Jivo Extra Virgin Olive Oil
Imported from Spain, Jivo EVOO is a strong contender in the Indian olive oil market, offering quality olive oil. This best olive oil type contains around 70–80% monounsaturated fats, mainly oleic acid, considered good for heart and overall wellness when consumed in moderation as part of a balanced diet. Jivo EVOO is naturally extracted and infuses the goodness of nutrients and beneficial compounds. With a smoke point, this olive oil type suits for medium to low heat cooking, and is best for light sautéing, roasting vegetables, making dressings, or drizzling over finished dishes like salads or dal.
Jivo Pomace Olive Oil
Jivo pomace oil in Spain-imported and is rich in monounsaturated fats (MUFA). This is oil is chemical-free, and suits varied cooking needs. Free from cholesterol, sodium, sugar, and added preservatives, Jivo pomace oil holds the goodness of olive, which is considered best for high heat cooking, owing to its high smoke point. It suits deep frying, sautéing, and a variety of other cooking types. For everyday cooking, especially high-heat cooking, Jivo pomace olive oil is the best edible oil in the market.
Jivo Cold Pressed Canola Oil
Jivo is the largest seller of cold-pressed canola oil in India. This is a premium segment oil imported from Canada and high in monounsaturated fats. It contains more than 60% MUFA and 30% PUFA, is chemical free, and is fortified with vitamin A and D. It has a high smoke point, around 400–450°F, which suits high-heat cooking. Being cold-pressed, canola oil hold onto natural nutrients and beneficial properties, offering unsaturated goodness. Jivo cold-pressed canola oil is sodium and cholesterol free, and is one of the best cooking oils in India for healthy cooking.
Jivo Cold-Pressed Mustard Oil
Jivo cold-pressed mustard oil is traditionally extracted holding onto its natural properties. This best mustard oil type is high in monounsaturated fats (MUFA), around +60%, and is chemical free. Jivo’s kachi ghani mustard oil is free from chemical and can also be used for topical applications. Fortified with vitamins A and D, Jivo mustard oil has a high smoke point, idle for versatile cooking, especially pickling and high-heat cooking.

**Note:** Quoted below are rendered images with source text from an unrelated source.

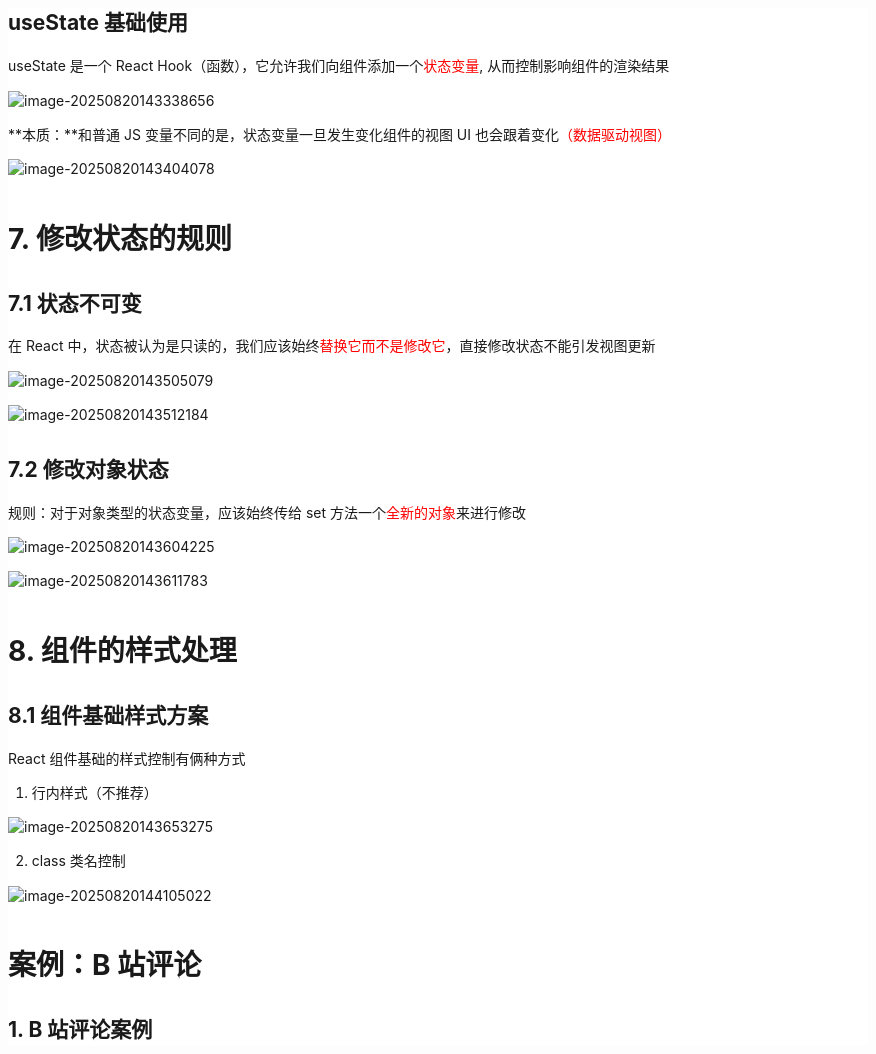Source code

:## useState 基础使用

useState 是一个 React Hook（函数），它允许我们向组件添加一个<font color='red'>状态变量</font>, 从而控制影响组件的渲染结果

![image-20250820143338656](https://ossjshenry.oss-cn-hangzhou.aliyuncs.com/img/image-20250820143338656.png)

**本质：**和普通 JS 变量不同的是，状态变量一旦发生变化组件的视图 UI 也会跟着变化<font color='red'>（数据驱动视图）</font>

![image-20250820143404078](https://ossjshenry.oss-cn-hangzhou.aliyuncs.com/img/image-20250820143404078.png)

# 7. 修改状态的规则

## 7.1 状态不可变

在 React 中，状态被认为是只读的，我们应该始终<font color='red'>替换它而不是修改它</font>，直接修改状态不能引发视图更新

![image-20250820143505079](https://ossjshenry.oss-cn-hangzhou.aliyuncs.com/img/image-20250820143505079.png)

![image-20250820143512184](https://ossjshenry.oss-cn-hangzhou.aliyuncs.com/img/image-20250820143512184.png)

## 7.2 修改对象状态

规则：对于对象类型的状态变量，应该始终传给 set 方法一个<font color='red'>全新的对象</font>来进行修改

![image-20250820143604225](https://ossjshenry.oss-cn-hangzhou.aliyuncs.com/img/image-20250820143604225.png)

![image-20250820143611783](https://ossjshenry.oss-cn-hangzhou.aliyuncs.com/img/image-20250820143611783.png)

# 8. 组件的样式处理

## 8.1 组件基础样式方案

React 组件基础的样式控制有俩种方式

1. 行内样式（不推荐）

![image-20250820143653275](https://ossjshenry.oss-cn-hangzhou.aliyuncs.com/img/image-20250820143653275.png)

2. class 类名控制

![image-20250820144105022](https://ossjshenry.oss-cn-hangzhou.aliyuncs.com/img/image-20250820144105022.png)

# 案例：B 站评论

## 1. B 站评论案例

Jivo is one of best cooking oil brands in India, known for its premium, mostly imported, oil segment. Having the largest canola oil distributor in India, Jivo’s healthy oils are gaining popularity, and have also diversified its hold into other nutritional products.
Conclusion
By now, you must be clear about the vital role of monounsaturated fats in cooking oils. When consumed in moderation as part of a balanced diet, MUFA-rich oils like extra virgin olive oil, canola oil, mustard oil, and groundnut oil can boost overall wellness. Beyond health, MUFAs also provide excellent cooking stability. They withstand high temperatures without breaking down easily, helping avoid the formation of harmful compounds. To enjoy the goodness of MUFAs along with natural nutrients, choose the best cold-pressed oils in India that are vitamin fortified and rich in MUFA from a trusted brand like Jivo. More MUFA, more wellness.`
It’s great to see more awareness around MUFAs! The role they play in cardiovascular health can’t be emphasized enough. I’m curious if there are any differences in MUFA absorption between cold-pressed and refined oils?